Which lines in the data below contain the string "awaiting"? Show each one.
Top of Data supplied
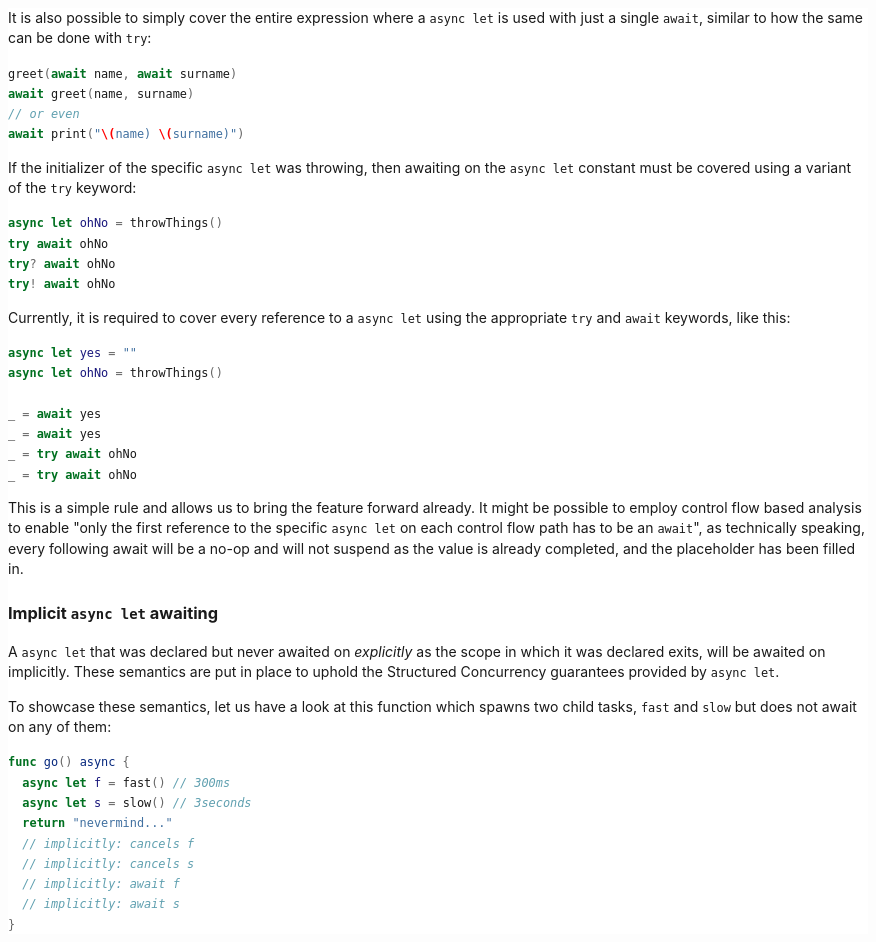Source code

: It is also possible to simply cover the entire expression where a `async let` is used with just a single `await`, similar to how the same can be done with `try`:

```swift
greet(await name, await surname)
await greet(name, surname)
// or even
await print("\(name) \(surname)")
```

If the initializer of the specific `async let` was throwing, then awaiting on the `async let` constant must be covered using a variant of the `try` keyword:

```swift
async let ohNo = throwThings()
try await ohNo
try? await ohNo
try! await ohNo
```

Currently, it is required to cover every reference to a `async let` using the appropriate `try` and `await` keywords, like this:

```swift
async let yes = ""
async let ohNo = throwThings()

_ = await yes
_ = await yes
_ = try await ohNo
_ = try await ohNo
```

This is a simple rule and allows us to bring the feature forward already. It might be possible to employ control flow based analysis to enable "only the first reference to the specific `async let` on each control flow path has to be an `await`", as technically speaking, every following await will be a no-op and will not suspend as the value is already completed, and the placeholder has been filled in.

### Implicit `async let` awaiting 

A `async let` that was declared but never awaited on *explicitly* as the scope in which it was declared exits, will be awaited on implicitly. These semantics are put in place to uphold the Structured Concurrency guarantees provided by `async let`.

To showcase these semantics, let us have a look at this function which spawns two child tasks, `fast` and `slow` but does not await on any of them:

```swift
func go() async { 
  async let f = fast() // 300ms
  async let s = slow() // 3seconds
  return "nevermind..."
  // implicitly: cancels f
  // implicitly: cancels s
  // implicitly: await f
  // implicitly: await s
}
```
Bottom of Data supplied
» Written solution
If the initializer of the specific `async let` was throwing, then awaiting on the `async let` constant must be covered using a variant of the `try` keyword:
### Implicit `async let` awaiting 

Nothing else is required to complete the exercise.